Because around came last Wednesday, and that’s when I had to speak up. Had I not shared my feelings with my three colleagues, no-one would have known that I had valuable observations about these people, which could make a difference to an important decision. These two Inconsiderate Ones had managed to twist around their experiences so that their early leaving was being blamed on one person, which was totally untrue and unfair. This person’s job and reputation were now at stake because of these two toxic people.
This victim of their toxicity – who providentially happened to be one of the colleagues with whom I had shared my feelings just days before – told me what was happening and asked if I would mind sharing my own impartial observations and experiences with the appropriate person. I unhesitatingly said that I would. This wasn’t because I was looking for an opportunity to dish about these people; I would be perfectly happy to never discuss them again in my lifetime. Also, this situation was absolutely none of my business and I had every right to stay out of it.
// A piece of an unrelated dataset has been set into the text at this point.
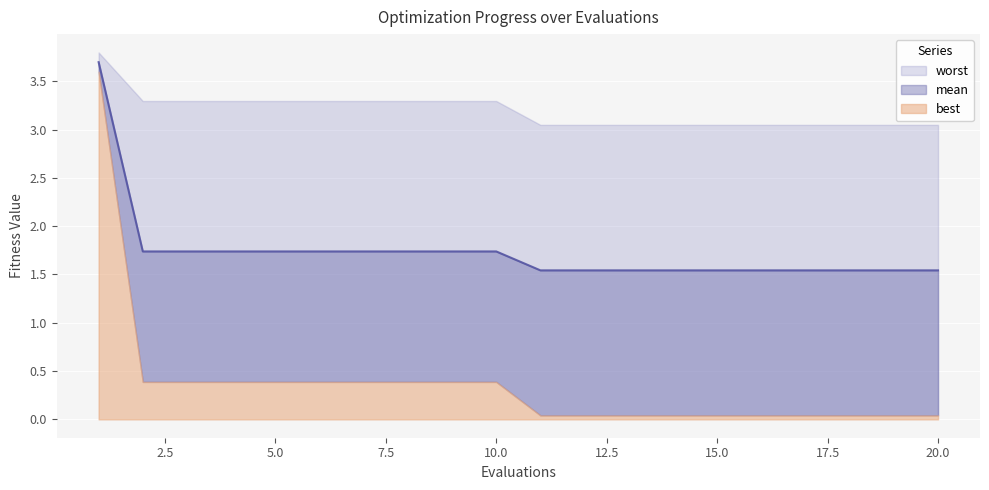

Rank the series at 11 from lowest to highest value.

best, mean, worst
After all, they weren’t affecting my life, my job performance or my happiness.
But I have been in a situation before where others knew what was happening around me and saw things that I wasn’t seeing but decided to mind their own business and leave me to find out these things on my own. In other words, I’ve been in a place of no-one – save one single, solitary person – having my back by doing what was right. All the other people who professed to have my best interest at heart minded their own business and watched me almost run headlong off a cliff. But for the grace of God, I would have plunged to eternal misery.
So I decided to speak up because when I’m presented with an opportunity to do the right thing, the right thing to do is to take that opportunity, not stay out of it. Someone’s job and reputation were unfairly on the line and if my taking five minutes to speak up could see about helping to rectify that, then it was the right thing to do.
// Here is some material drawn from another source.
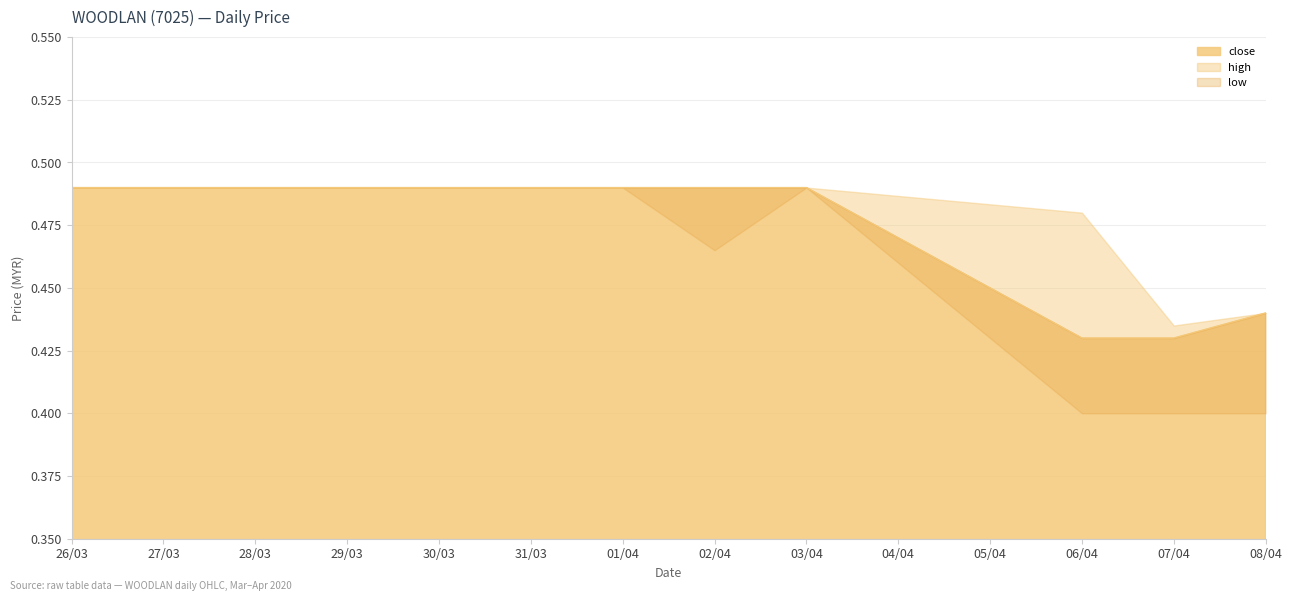

True or false: close has a value of 0.9 at 30/03.

False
I tracked down the appropriate person and let them know my own observations about these two people. Since my life ground to a screeching halt four years ago and underwent a dramatic change, I’ve tried to keep fakeness out of my life and out of my presence. To that end, I’ve tried to ensure that I have a reputation for truth, honesty and integrity. It was against this background that I approached the conversation. I had no evidence to support what I was saying – because why would I have evidence? – but it was the God’s honest truth and I trusted Him to ensure that it was heard. I had the conversation and put it behind me for the rest of the very long and busy day that I had.
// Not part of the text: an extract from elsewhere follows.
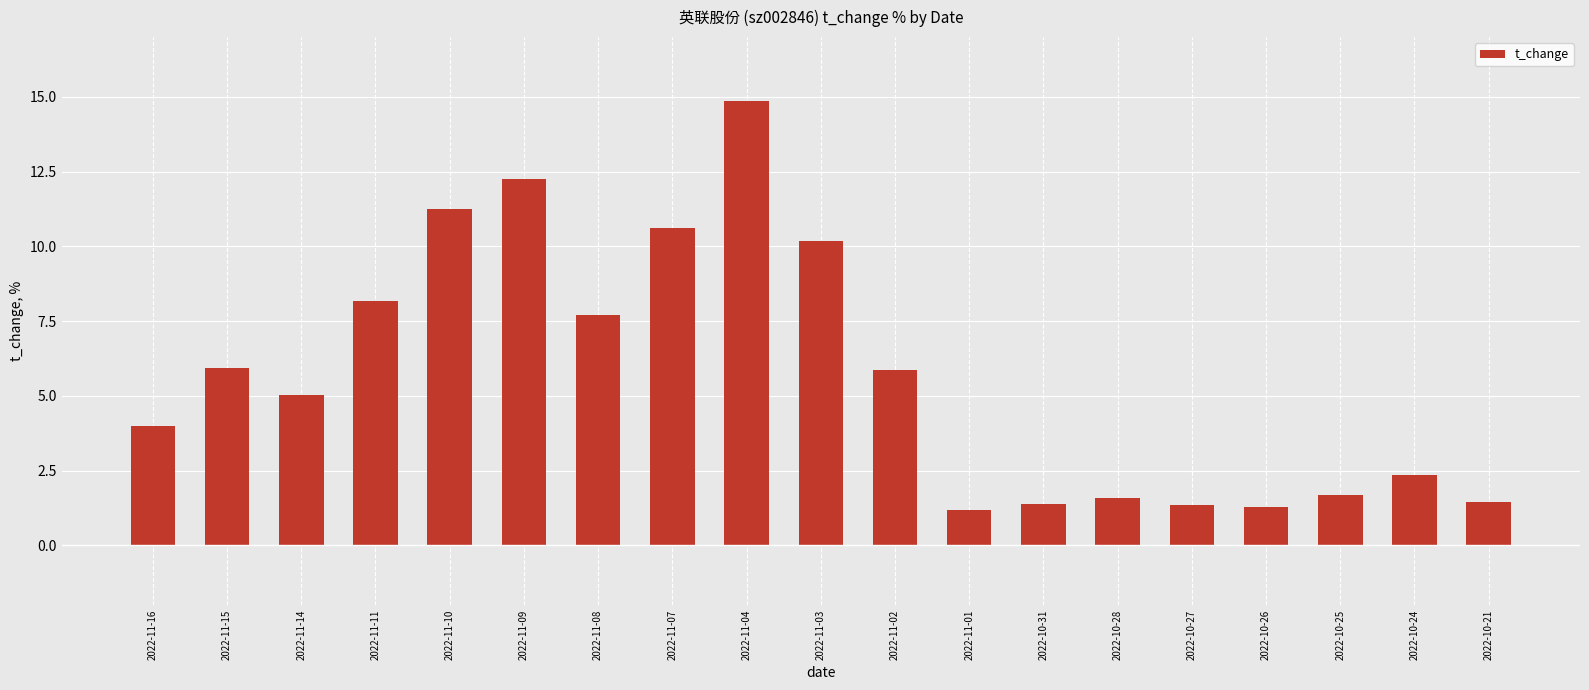

The chart shows a value of 12.2 at 2022-11-09. True or false?

True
It wasn’t until the next morning as I was getting ready to go about my day that I really ruminated on the whole situation, hence this writing. Other than knowing what their actions have told me about them, I really don’t know these people, so I have no idea why they’re so toxic. I also know that I failed in how I represented Christ’s love to them, which is to say, not at all. But even as I failed the love test, I know that I did the right thing in speaking up on behalf of one who could only go so far in defending herself.
Open your mouth for the mute, for the rights of all who are unfortunate and defenseless. Open your mouth, judge righteously, and administer justice for the afflicted and needy. Proverbs 31:8-9 (AMP)
I’m not saying that I administered justice or that I judged righteously, but doing what was right trumped minding my business and I can’t be sad about that.